I’ve written publicly for nearly two decades now, long enough to recognize a pattern. Every few years, a new wave of critics arises, some from the right, others from the left. The critics aim for the soft spots in whatever you’re building, or they chastise you for locking arms with like-minded people. The names change, but the personalities and tendencies remain the same: breathless coverage of every controversy, the stacking of evidences intended to create and sustain some kind of narrative—an anti-vision where there’s nothing constructive on offer but only cursing the flaws in other people’s projects, the wielding of untruths and misrepresentations that cause chaos or sow confusion.

I hate to tell you this, but it’s always going to be this way. It always has been! Consider evangelicalism’s leaders in the past century—John Stott, Billy Graham, Carl Henry. None of them escaped fierce criticism. They were attacked from the left for being too traditional, from the right for being too accommodating. Some critiques were justified; no movement is flawless, after all. But in the end, their legacy wasn’t the criticism they endured but the construction they erected. We stand in houses they built.

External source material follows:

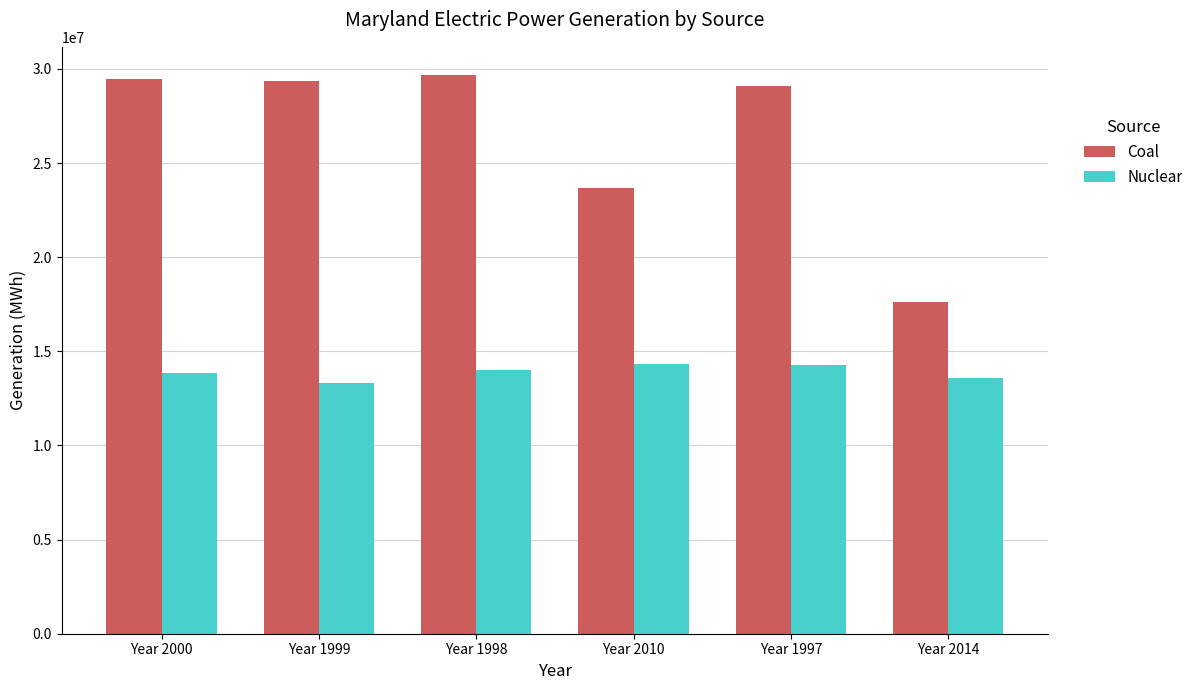

What is the total value across all series at Year 2010?

38011539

Keep Your Hand to the Plow

I want to see the church renewed and restored, to see God’s people provide a shining testimony that unmasks the powers and principalities of this world with the power of the Spirit. I want to see the church offer a demonstration of the power of truth in a world of lies, of the gospel in an age of counterfeits, of love over contempt. I want to see the church embrace the cross in a culture prone to interpret everything through the lens of power grabs, or the empty promises of identity politics, or the frenzied nature of materialistic striving or political machinations.

Renewal will not come through endless skirmishes but through faithful, patient, constructive work. So let me say it again: Do not come down from the wall. Yes, be discerning. Defend yourself when necessary. Heed good-faith criticism from those who share your love for Jesus and his Bride. Stay alert to dangers that come from multiple sides. But don’t be thwarted by the Sanballats and Tobiahs who sneer and shake their fists and shout their mockery and insults. Remember—they’re not building anything.

So, continue on. Keep contributing to a body of work that will redound to the glory of God and the good of his people. Stay rooted in the Word. Strengthen institutions. Pour into the next generation. Give young people stones for building a cathedral of faithfulness, not stones to throw at everyone else. Give them a house to live in, not another grenade to throw at the house of our grandparents. Outbuild the critics, and trust the Lord who sees.